SGLT2 inhibitors associated with lower mortality in ATTR-CM patients receiving disease-modifying therapy
This systematic review and meta-analysis examined the efficacy of SGLT2 inhibitors in patients with transthyretin amyloid cardiomyopathy (ATTR-CM) who were receiving disease-modifying therapy. The analysis pooled data from 7 observational studies involving 7,283 patients with ATTR cardiomyopathy, comparing those receiving SGLT2 inhibitors to those not receiving these medications. The primary outcome was all-cause mortality, with secondary outcomes including cardiovascular mortality, major adverse cardiovascular events (MACE), glomerular filtration rates, and hospitalizations due to heart failure.
The analysis found SGLT2 inhibitor use was associated with a 49% lower risk of all-cause mortality (RR 0.51, 95% CI 0.45-0.57, p < 0.00001, I² = 10%) and a 70% lower risk of cardiovascular mortality (RR 0.30, 95% CI 0.16-0.55, p = 0.0001, I² = 25%).
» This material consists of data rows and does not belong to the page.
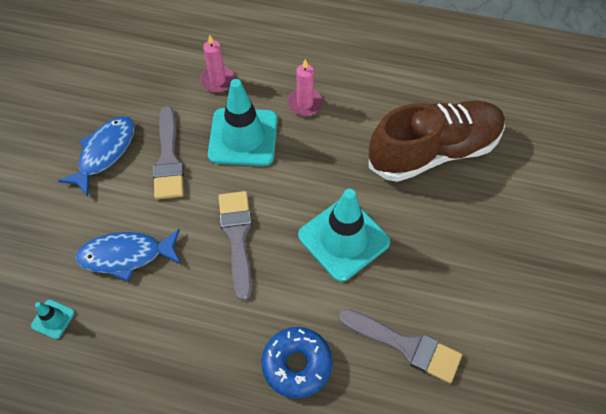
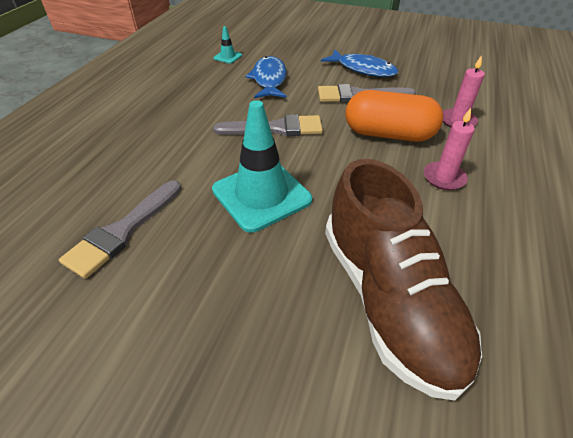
camera: 95 degrees right, 15 degrees down
turquoise traffic cone [208,79,278,166] -> orange capsule [346,90,443,142]
blue donut [261,327,333,398] -> none

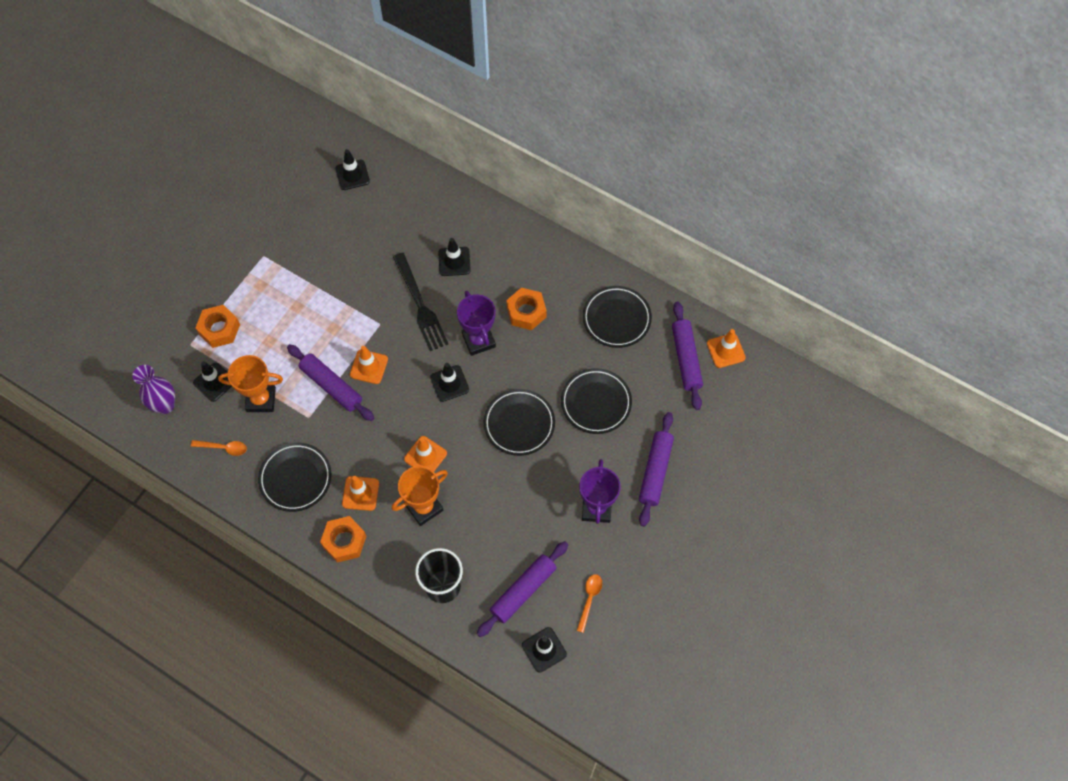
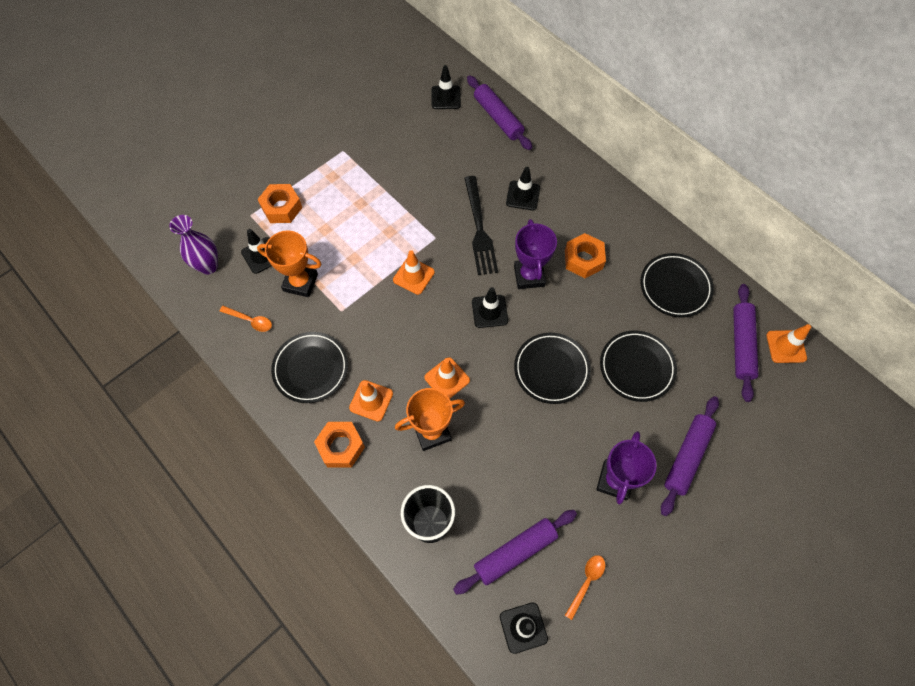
camera: 15 degrees right, 0 degrees up
purple rolling pin [287,344,374,421] -> purple rolling pin moved to [467,75,532,150]

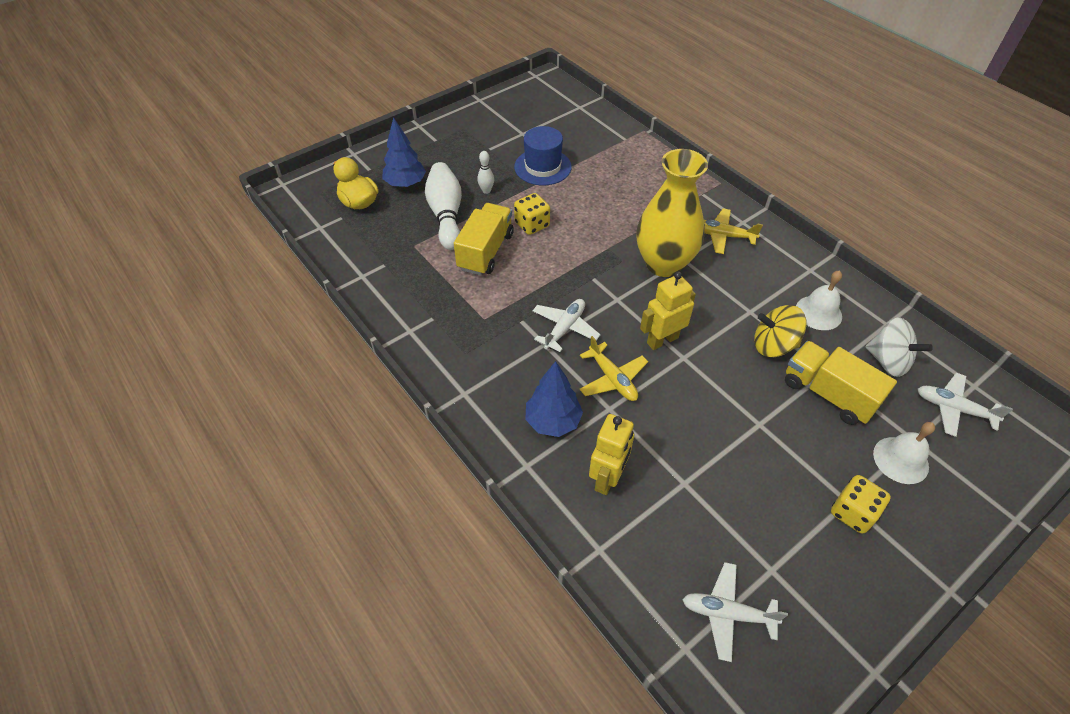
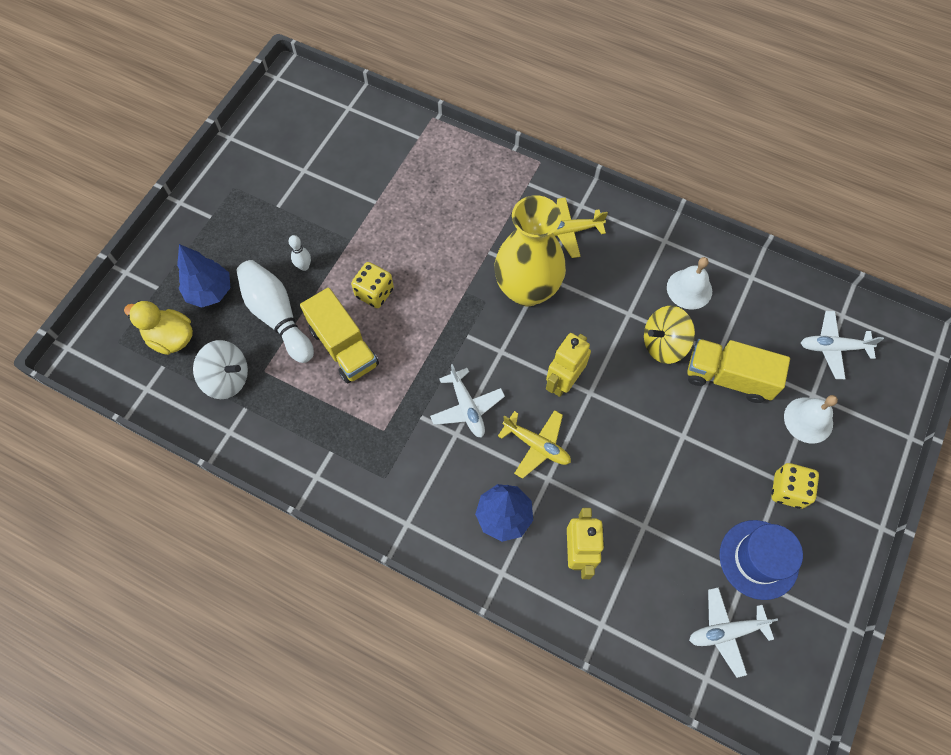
camera: 25 degrees left, 15 degrees up
yellow truck [454,203,514,276] -> yellow truck turned 150 degrees clockwise [300,287,379,383]
blue hat [514,126,572,185] -> blue hat moved to [720,520,803,600]
white plane [532,299,601,352] -> white plane turned 150 degrees clockwise [430,364,505,438]
white spinning top [865,317,933,377] -> white spinning top moved to [193,340,248,399]

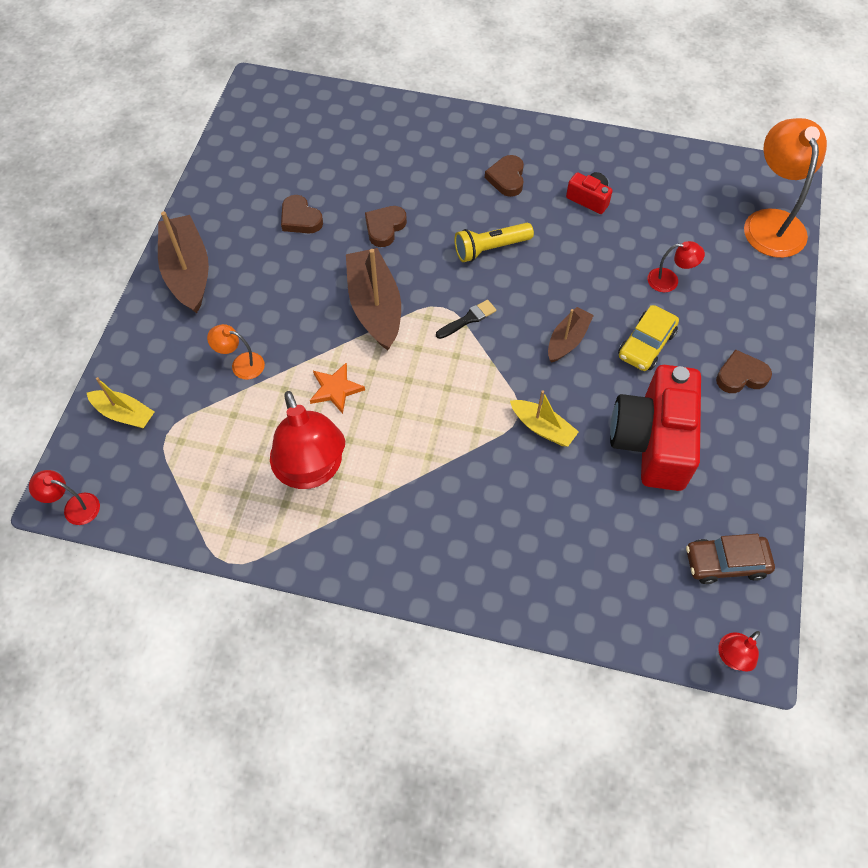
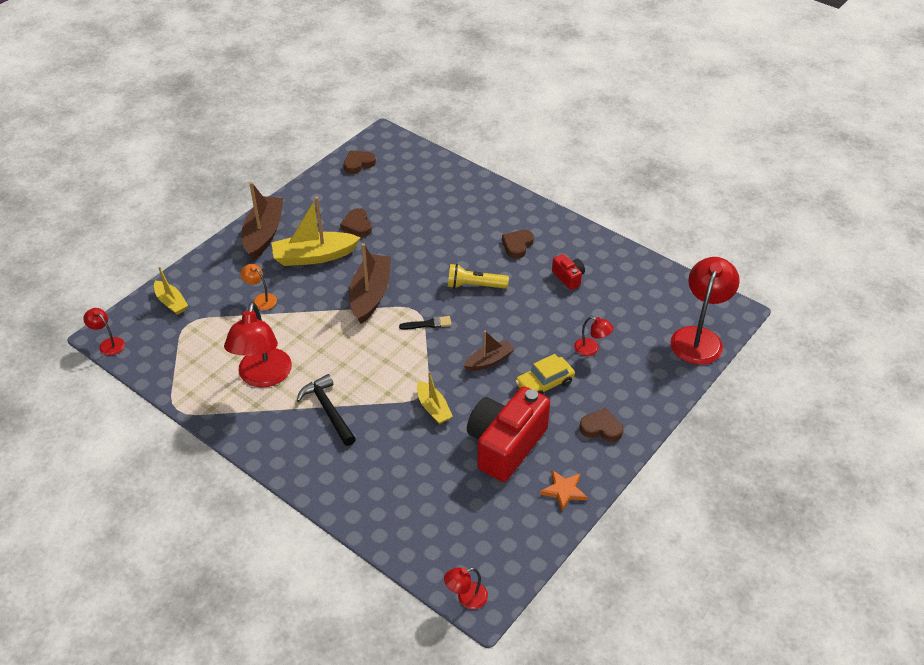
camera: 25 degrees right, 15 degrees down
orange star [310,363,365,414] -> orange star moved to [540,470,588,511]
brown heart [365,206,407,247] -> brown heart moved to [344,150,376,174]
brown car [686,534,775,584] -> none
orange lamp [744,118,827,258] -> red lamp [670,257,740,365]
none -> yellow boat [271,197,361,266]
none -> black hammer [297,374,356,446]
MACE risk was reduced by 31% (RR 0.69, 95% CI 0.59-0.81, p < 0.00001, I² = 10%), and glomerular filtration rates improved by a mean difference of 3.11 mL/min/1.73m² (95% CI 0.52-5.71, p = 0.02, I² = 54%). No significant effect was observed on hospitalizations due to heart failure.
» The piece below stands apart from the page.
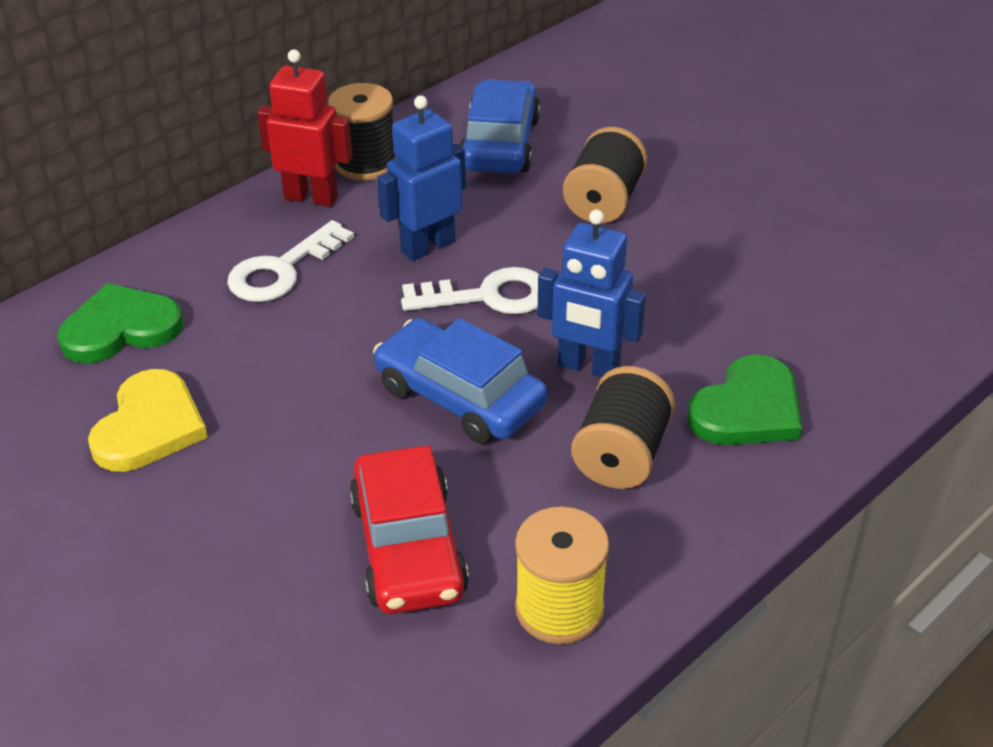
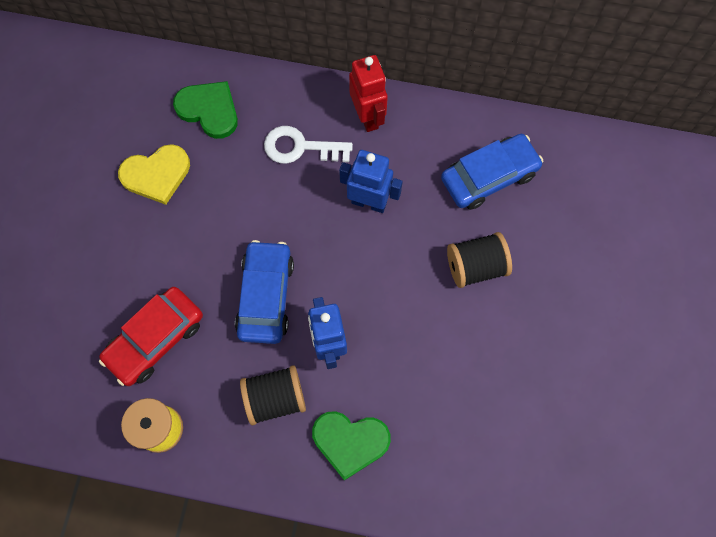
camera: 55 degrees right, 30 degrees up
black spool [328,83,397,181] -> none
white key [401,267,539,314] -> none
Safety and tolerability data were not reported in the meta-analysis. The key limitation is that all findings derive from observational studies with inherent biases, including potential confounding and selection bias. The heterogeneity was low for mortality outcomes but moderate for renal outcomes. These associations should not be interpreted as establishing causation. While the findings suggest potential benefit, high-quality randomized controlled trials are needed to confirm these observations and establish causal relationships in this specific patient population.